L’institut d’émission, s’étonnent des experts, a préféré maintenir le taux directeur élevé, 25%! alors qu’elle soutient que l’inflation est en baisse. Dans ses notes de conjoncture hebdomadaires devenues sujettes à caution, la BCC soutient, en effet, qu’à mi-juin 2024, le taux d’inflation s’est affiché à 6,96% au 14 juin 2024 contre 8,40% à la même période en 2023. Et les coefficients de réserve obligatoire pour les dépôts de francs congolais à 10% et 0% pour les dépôts à vue et à terme. De même, pour les dépôts en devises, les coefficients de la réserve obligatoire restent inchangés à 13% et 12% pour les dépôts à vue et à terme, respectivement, a indiqué un récent communiqué de la BCC.
Le taux directeur est, en pratique, le taux appliqué par une banque centrale pour les prêts qu’elle octroie aux banques commerciales. Il permet de réguler l’activité économique. S’il est élevé, ce que la banque centrale s’emploie à lutter contre l’inflation. Plus le taux directeur est élevé, plus l’obtention de l’argent coûte cher aux banques commerciales. Et, en RDC, la population, les opérateurs économiques, les consommateurs paient le lourd tribut de cette politique. Mais il n’est que le FMI pour féliciter Mme Malangu, son produit !, “de la politique monétaire restrictive actuelle qui semble appropriée” pour Calixte Ahokpossi, chef de mission du FMI pour la RDC, qui a également salué “la volonté de la Banque centrale de prendre des mesures supplémentaires, si nécessaire, pour poursuivre la constitution de réserves internationales tout en préservant le rôle du taux de change en tant qu’amortisseur restent essentiels pour renforcer la résilience extérieure”. Il y a 45 ans, des déclarations similaires avaient valu à Blumenthal, représentant résident du FMI au Zaïre, une OQT, Obligation de quitter le territoire, comme on dit en France.
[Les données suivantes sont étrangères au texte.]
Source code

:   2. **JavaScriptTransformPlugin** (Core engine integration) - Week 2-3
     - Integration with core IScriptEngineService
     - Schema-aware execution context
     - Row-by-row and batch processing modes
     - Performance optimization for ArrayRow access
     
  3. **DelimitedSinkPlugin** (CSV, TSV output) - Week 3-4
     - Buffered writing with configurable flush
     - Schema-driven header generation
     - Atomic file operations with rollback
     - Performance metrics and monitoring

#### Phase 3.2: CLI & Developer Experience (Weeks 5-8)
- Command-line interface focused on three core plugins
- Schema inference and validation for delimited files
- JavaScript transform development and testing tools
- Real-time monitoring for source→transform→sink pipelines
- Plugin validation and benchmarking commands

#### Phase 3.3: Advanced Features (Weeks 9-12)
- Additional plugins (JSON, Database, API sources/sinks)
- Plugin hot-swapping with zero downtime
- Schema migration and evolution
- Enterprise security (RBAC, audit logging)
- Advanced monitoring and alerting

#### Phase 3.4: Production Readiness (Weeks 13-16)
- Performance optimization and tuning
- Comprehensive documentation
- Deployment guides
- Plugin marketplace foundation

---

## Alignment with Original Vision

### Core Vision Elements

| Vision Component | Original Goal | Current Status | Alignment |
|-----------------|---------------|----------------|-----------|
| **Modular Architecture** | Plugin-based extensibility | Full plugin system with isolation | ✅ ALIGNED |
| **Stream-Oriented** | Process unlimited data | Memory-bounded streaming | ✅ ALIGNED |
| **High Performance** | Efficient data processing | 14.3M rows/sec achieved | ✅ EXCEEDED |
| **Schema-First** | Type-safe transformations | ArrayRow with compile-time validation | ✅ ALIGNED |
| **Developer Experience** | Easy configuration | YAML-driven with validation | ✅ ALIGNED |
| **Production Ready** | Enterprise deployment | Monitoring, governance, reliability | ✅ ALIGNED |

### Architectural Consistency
Le général Eluki l’a exécuté, pas de manière commode! Dans ce contexte économique où le franc congolais connaît des turbulences continues sur le marché des changes, Félix Tshisekedi, sur qui, repose tout, ratés, couacs, bémols dans la gestion de la chose publique, doit évoquer un cas de force majeure pour remercier Mme Malangu et ses adjoints.